Today, some UN committee or subcommittee is formulating a blueprint for taking away my liberty. Of this, I have no doubt. But that same UN committee was doing the much the same in 1956, when I got into the conservative movement. At some point in my odyssey, I figured out that I had better conserve my energy and donations in order to allocate both more rationally.

But political revulsion combined with hate . . . that’s a free resource. At zero price, I can always obtain all I want. So, I always keep plenty of hate in reserve for whatever project the UN is promoting. But I don’t have enough time or money to do anything concrete about it.

So, whenever I receive an e-mail link about the UN, I curse that ancient monster as part of my liturgy of revulsion, and then I go on to something else.

I hate the UN. That’s free of charge. But just because I hate it does not mean that I worry very much about it. It has long been a toothless bureaucracy that is basically a sinecure for senior politicians from third-world countries who want to extract career-long wealth from the folks back home. These days, even the U.S. government has ceased to pony up the funds that the UN says Washington owes. I feel confident that nobody in Congress is going to lose the next election based on his rival’s campaign if it focuses on the incumbent’s vote against funding the UN.

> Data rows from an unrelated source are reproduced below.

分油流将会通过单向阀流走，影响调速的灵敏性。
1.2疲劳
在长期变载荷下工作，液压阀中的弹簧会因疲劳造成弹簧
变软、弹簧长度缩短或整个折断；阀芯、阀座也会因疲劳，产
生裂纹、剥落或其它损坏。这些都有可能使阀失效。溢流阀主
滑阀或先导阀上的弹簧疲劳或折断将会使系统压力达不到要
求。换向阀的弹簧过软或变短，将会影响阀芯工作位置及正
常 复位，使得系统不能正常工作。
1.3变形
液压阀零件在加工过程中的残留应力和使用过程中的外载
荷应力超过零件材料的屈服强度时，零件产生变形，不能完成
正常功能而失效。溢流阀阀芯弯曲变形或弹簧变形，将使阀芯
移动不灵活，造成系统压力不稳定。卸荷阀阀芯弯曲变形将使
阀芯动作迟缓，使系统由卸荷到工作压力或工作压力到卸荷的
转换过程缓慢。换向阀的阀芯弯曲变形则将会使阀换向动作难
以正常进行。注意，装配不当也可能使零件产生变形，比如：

The UN has never taken away any of my property. Recently, a state regulatory agency took away a very valuable resource from the non-profit organization that I manage. It did so on the basis that the resource was a threat to my health. I was using officially approved safety devices to reduce that health threat effectively to zero. No matter. “Shut it down.” I had to shut it down.

Conclusion

Hate is free. There’s plenty of it to go around. I suggest that you keep it in reserve for all of the distant bureaucracies that are planning world conquest, but which have not secured the necessary funding.

In contrast, political mobilization is costly. Its assets must be allocated rationally. Assets should be concentrated on local and regional agencies that are an immediate threat to your liberty and your net worth.

Thus, my slogan: “Hate Globally, Fight Locally.”

I don’t know if there is a political movement here, but there may be a bumper sticker.